Berlin 1979: a city full of spies and counterspies. Espionage was dangerous and involved many ordinary people. Helen was one of them. Even though her job was not one of the highest risk, she knew secrets that could come back to haunt her at any time. Today she would be called a feminist, but in 1979 she was removed from her assignment and dismissed from the agency. She thought being sent back to the states was the worst thing that could happen to her, but she was wrong.
August 2014: fast forward to a tiny town in rural Maryland. Willard Shoat shoots and kills his parents as they slept causing uproar in the close knit community. Willard is slow by any man’s definition, but he has never been violent or mean. Sadly, he doesn’t even realize his mother and father are dead or why he is sitting in a jail cell. Anna, his sister, arrives in town to bury her parents and tend to her brother, but is perplexed as to how someone that just wants her to bring his Star War toy to prison could kill their parents in cold blood. She fears he will be lost in the prison system and calls upon a stranger in town to help her find answers.
Anna enlists the new guy in town, Henry Mattick, to help her find out the truth. It is rumored he is a PI, which may or may not be exactly true. That being said, he is already on an undercover job and doesn’t really want to become involved with a local fiasco. But something about Anna makes him more than curious about her family. They become an unlikely duo fighting for a small guy in a huge mess. Secrets from the past are revealed, shedding light upon some very dangerous characters that operate outside of the law with the protection of the government. Mr. and Mrs. Shoat may not be the only casualties by the time this fast-paced novel ends.
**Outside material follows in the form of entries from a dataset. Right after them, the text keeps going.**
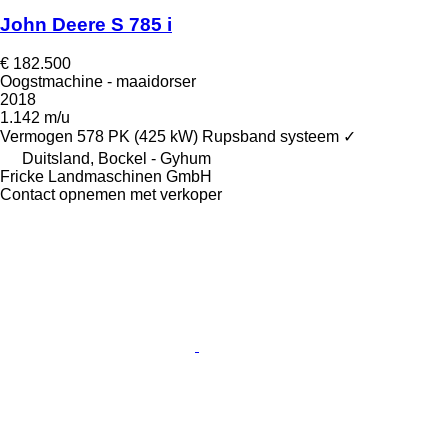
John Deere S 785 i
€ 182.500
Oogstmachine - maaidorser
2018
1.142 m/u
Vermogen
578 PK (425 kW)
Rupsband systeem
✓
Duitsland, Bockel - Gyhum
Fricke Landmaschinen GmbH
Contact opnemen met verkoper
Safe Houses is a heart pounding, breath holding thriller wrapped in intrigue and intelligence. Fesperman’s masterfully blends two stories together to make a powerful book that kept me turning pages late into the night. This is the first book by Dan Fesperman I have read, I don’t know how he was not on my radar because Safe House is his eleventh novel. I am putting the other ten on my Christmas list.